Sobald im regionalen Impfzentrum Impfstoff zur Verfügung steht, erhalten die auf der jeweiligen Warteliste stehenden Personen ihre Termine für die Erst- und Zweitimpfung auf dem gewünschten Kontaktweg mitgeteilt. Die Impfhotline ist von Montag bis Samstag von 8 bis 20 Uhr geschaltet. Nachdem am ersten Tag der Terminvergabe rund 8,9 Millionen Anrufversuche registriert wurden, waren es am Freitag bis 11:30 Uhr bereits wieder rund 2 Millionen. Die Landesregierung bittet angesichts dieser Zahlen um Verständnis, dass nur ein Bruchteil der Anrufe von den Mitarbeitern angenommen werden könne. Auch im Internet wird unter www.impfportal-niedersachsen.de in der nächsten Woche eine Warteliste bereitgestellt.
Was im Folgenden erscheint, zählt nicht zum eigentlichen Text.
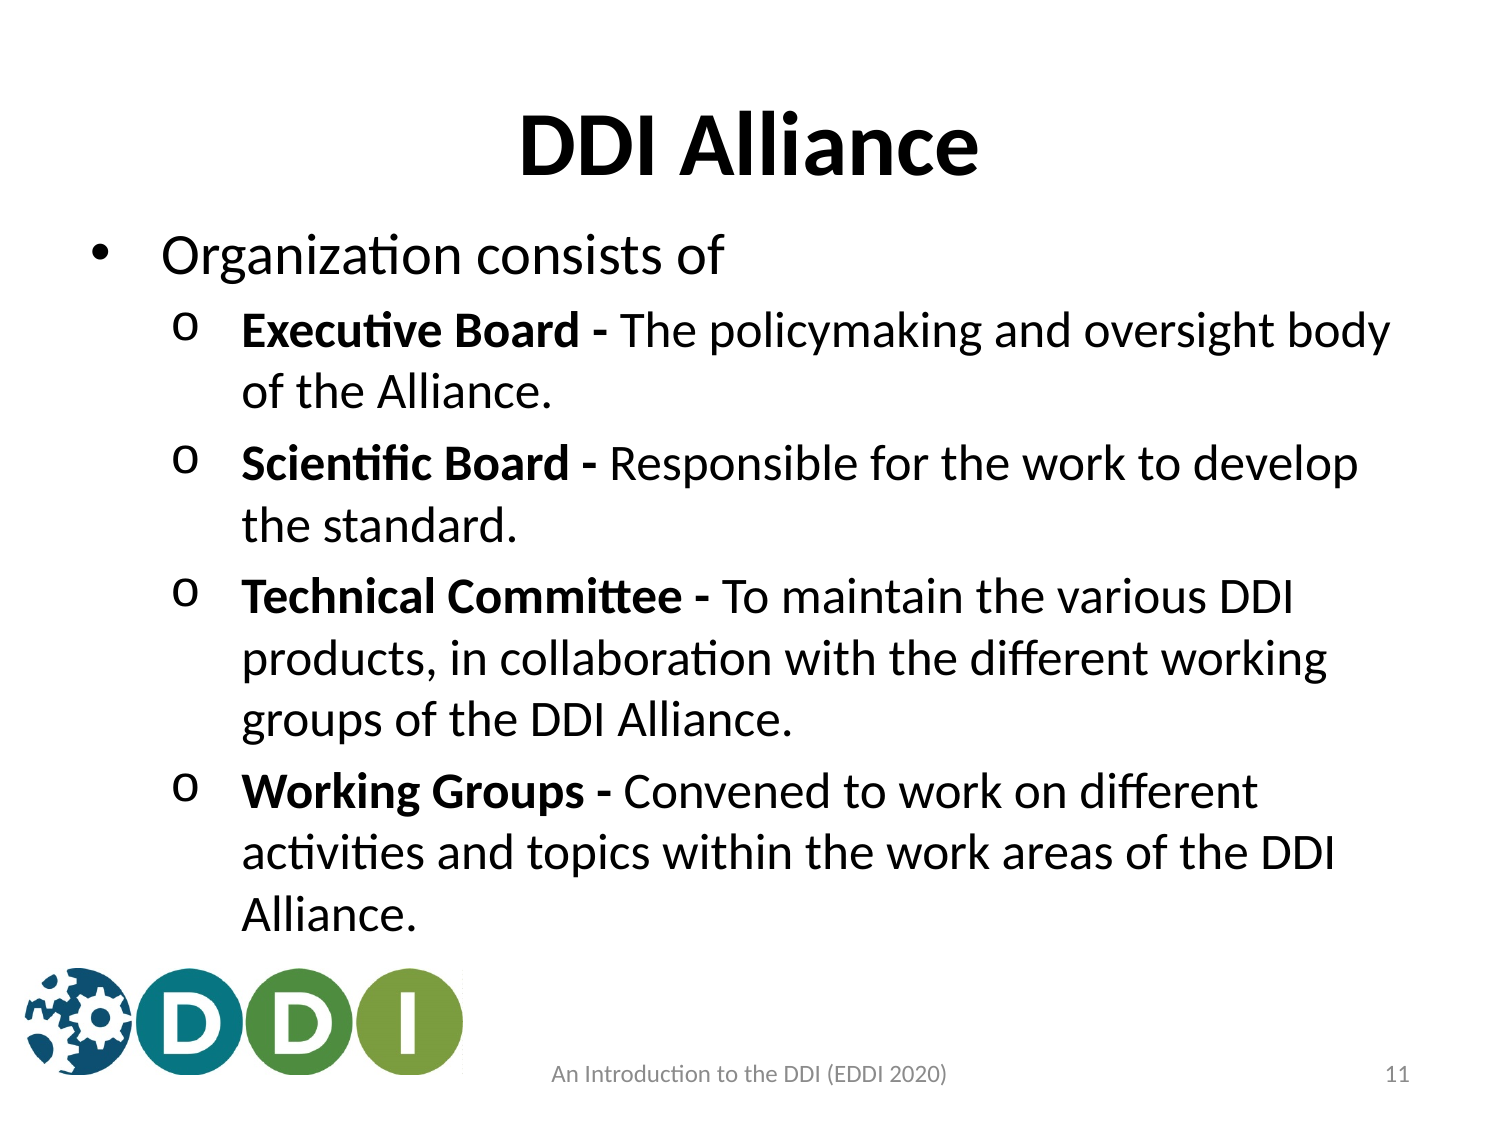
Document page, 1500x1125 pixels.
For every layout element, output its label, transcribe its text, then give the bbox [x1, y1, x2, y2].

picture [24, 967, 463, 1075]
slide_number 11 [1074, 1042, 1425, 1103]
list Organization consists of Executive Board - The policymaking and oversight body of the Alliance. Scientific Board - Responsible for the work to develop the standard. Technical Committee - To maintain the various DDI products, in collaboration with the different working groups of the DDI Alliance. Working Groups - Convened to work on different activities and topics within the work areas of the DDI Alliance. [75, 208, 1425, 951]
footer An Introduction to the DDI (EDDI 2020) [512, 1042, 988, 1103]
title DDI Alliance [75, 45, 1425, 208]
Die Wahl des Impfzentrums wird angesichts der derzeitigen Knappheit des Impfstoffs zudem auf das Impfzentrum des jeweiligen Landkreises / der jeweiligen kreisfreien Stadt beschränkt. Damit soll verhindert werden, dass für die Impfung zu große Distanzen zurückgelegt werden müssen und es zu „Unwuchten“ bei der Impfstoffverteilung zwischen den Kommunen kommt.